◆ Data:

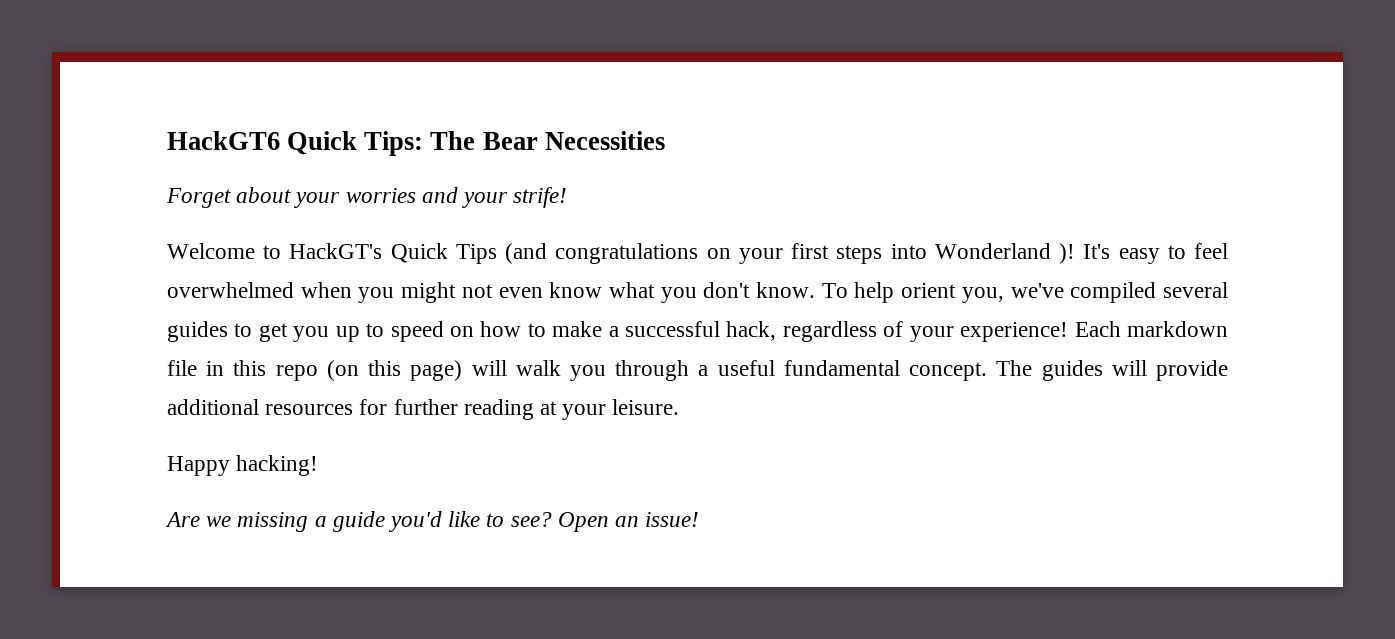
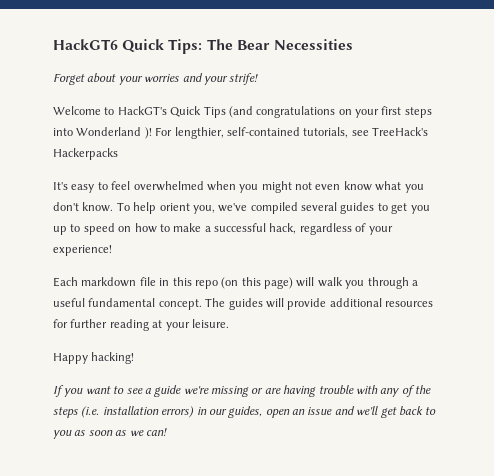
(1076, 253) none -> [155,127,428,139] [53,148,118,160] For lengthier, self-contained tutorials, see TreeHack's Hackerpacks //
(1069, 332) none -> (112, 250) //
[165,511,700,532] Are we missing a guide you'd like to see? Open an issue! -> [53,385,431,397] [53,406,437,418] [53,428,167,439] If you want to see a guide we're missing or are having trouble with any of the steps (i.e. installation errors) in our guides, open an issue and we'll get back to you as soon as we can!

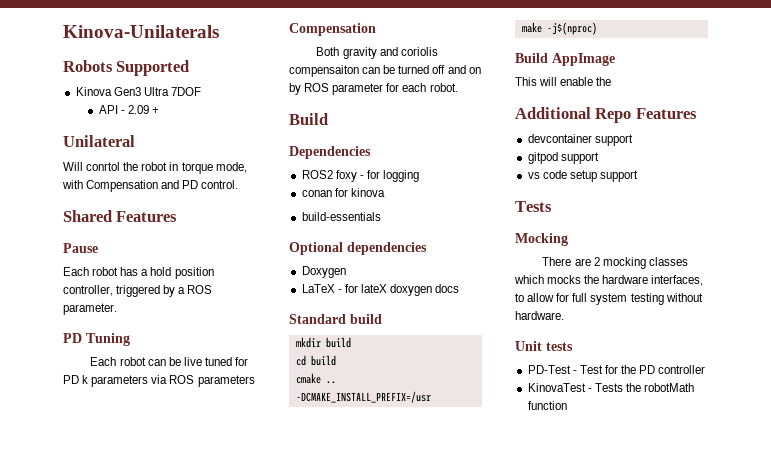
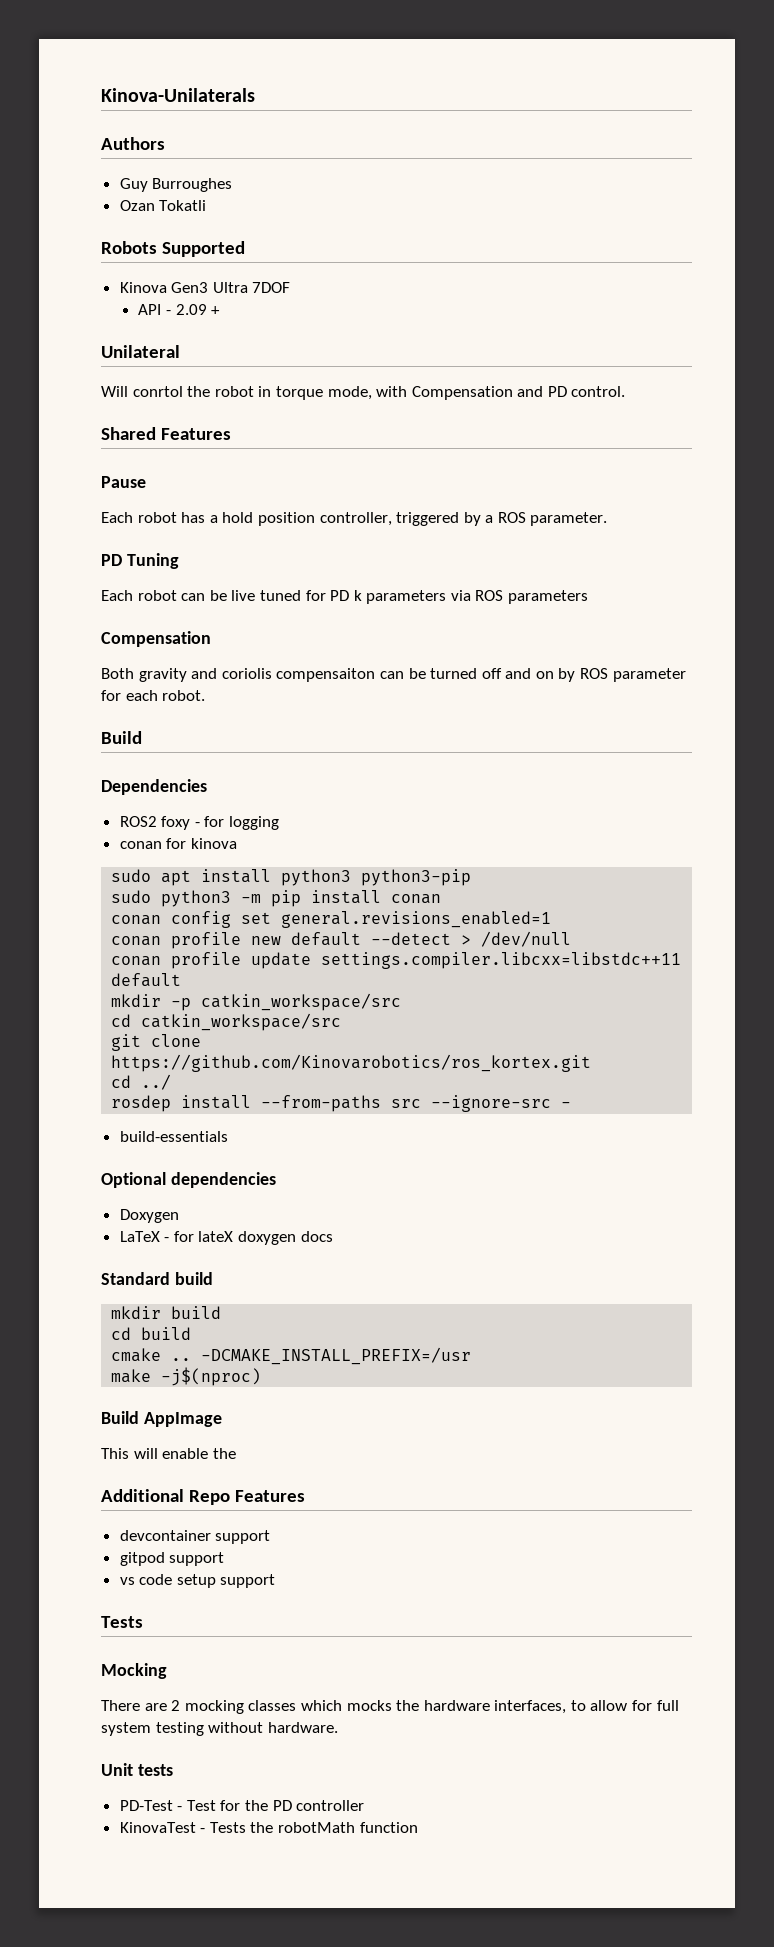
(219, 31) none -> [101,137,165,150] [119,178,233,192] [119,200,207,211] // Authors // Guy Burroughes // Ozan Tokatli
(385, 192) none -> [111,869,472,886] [111,890,442,907] [111,911,552,928] [111,931,572,949] [111,952,682,969] [111,973,182,987] [111,993,402,1011] [111,1013,342,1031] [111,1034,202,1051] [111,1054,592,1072] [111,1074,172,1090] [111,1095,572,1112] // sudo apt install python3 python3-pip // sudo python3 -m pip install conan // conan config set general.revisions_enabled=1 // conan profile new default --detect > /dev/null // conan profile update settings.compiler.libcxx=libstdc++11 default // mkdir -p catkin_workspace/src // cd catkin_workspace/src // git clone https://github.com/Kinovarobotics/ros_kortex.git // cd ../ // rosdep install --from-paths src --ignore-src -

◆ Task description:
Except for pictures, copy the records above exactly.

◆ Your response:
(1076, 253) none -> [155,127,428,139] [53,148,118,160] For lengthier, self-contained tutorials, see TreeHack's Hackerpacks //
(1069, 332) none -> (112, 250) //
[165,511,700,532] Are we missing a guide you'd like to see? Open an issue! -> [53,385,431,397] [53,406,437,418] [53,428,167,439] If you want to see a guide we're missing or are having trouble with any of the steps (i.e. installation errors) in our guides, open an issue and we'll get back to you as soon as we can!

(219, 31) none -> [101,137,165,150] [119,178,233,192] [119,200,207,211] // Authors // Guy Burroughes // Ozan Tokatli
(385, 192) none -> [111,869,472,886] [111,890,442,907] [111,911,552,928] [111,931,572,949] [111,952,682,969] [111,973,182,987] [111,993,402,1011] [111,1013,342,1031] [111,1034,202,1051] [111,1054,592,1072] [111,1074,172,1090] [111,1095,572,1112] // sudo apt install python3 python3-pip // sudo python3 -m pip install conan // conan config set general.revisions_enabled=1 // conan profile new default --detect > /dev/null // conan profile update settings.compiler.libcxx=libstdc++11 default // mkdir -p catkin_workspace/src // cd catkin_workspace/src // git clone https://github.com/Kinovarobotics/ros_kortex.git // cd ../ // rosdep install --from-paths src --ignore-src -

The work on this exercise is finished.